Passage shown:
━━━━━━━━━━━━━━━━━━━━
In order to analyze money laundering risks in legal business activities, this paper will pay special attention to the scope of money and assets definition as well as their variability. The “Butterfly Diagram” considers a causal link between money laundering and legal business activities through the integration of illegally acquired money into legal economic flows and points to the complex nature of the integration phase implementation modalities. The importance of implementing money laundering and prevention measures of terrorism financing in the framework of the accounting profession, which has its roots in international legislation laying foundations of the risk-based approach system, is particularly emphasized.
2. Term and Scope Of Money Definition
The need to take serious steps in the prevention of money laundering stems from the fact that the value of transactions performed with the goal of money laundering amounts to 2-5% of the World’s GDP. This percentage covers two types of risks: one prudential, and the other macroeconomic as inexplicable changes in money demand, greater prudential risks to bank soundness, contamination effects on legal financial transactions, and greater volatility of international capital flow and exchange rates due to unanticipated cross-border asset transfers (Esoimeme, 2015, pp. 4).
━━━━━━━━━━━━━━━━━━━━
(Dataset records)
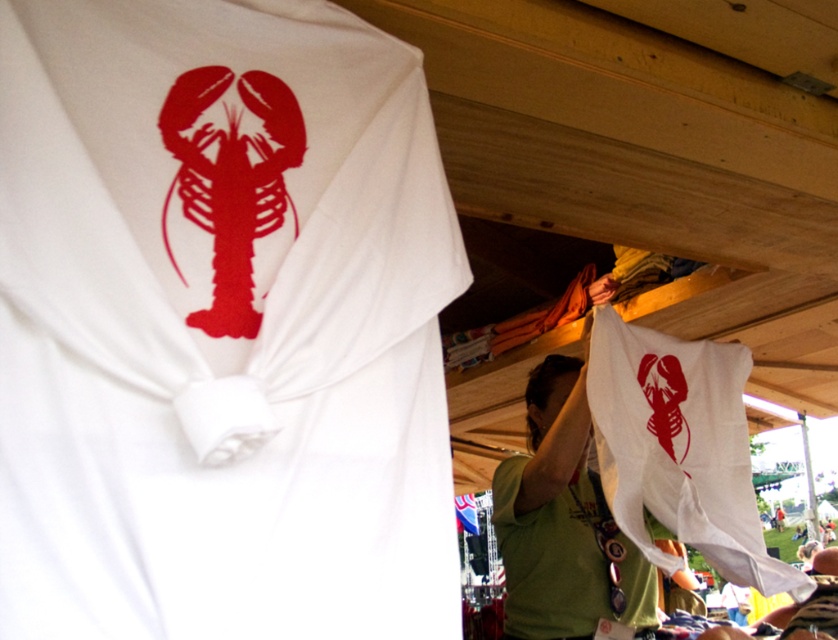
You are organizing a display for a summer sale and need to decide where to place the white matte lobster at center and the white fabric bag at lower right. Given their sizes, which item should be placed in a spot that requires less horizontal space?

The white matte lobster at center has a lesser width compared to the white fabric bag at lower right, so it should be placed in a spot that requires less horizontal space.

You are a customer at an outdoor market and see two items displayed at the stall. The items are the white matte lobster at center and the white matte cloth at center. Which item is taller?

The white matte lobster at center is much taller than the white matte cloth at center.

You are setting up a booth at an outdoor event and need to arrange items. You have a white fabric bag at lower right and a white matte cloth at center. Which item is located to the right of the other?

The white fabric bag at lower right is positioned on the right side of white matte cloth at center.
━━━━━━━━━━━━━━━━━━━━
Tasks to complete:
**1)** In the money laundering passage, list the effects named after the words "the other macroeconomic as".
**2)** Copy the dataset rows verbatim from the line with "The white matte lobster at center is" through the last line of the rows, inclusive.

Full answers:
**1)**
- inexplicable changes in money demand
- greater prudential risks to bank soundness
- contamination effects on legal financial transactions
- greater volatility of international capital flow and exchange rates due to unanticipated cross-border asset transfers

**2)**
The white matte lobster at center is much taller than the white matte cloth at center.

You are setting up a booth at an outdoor event and need to arrange items. You have a white fabric bag at lower right and a white matte cloth at center. Which item is located to the right of the other?

The white fabric bag at lower right is positioned on the right side of white matte cloth at center.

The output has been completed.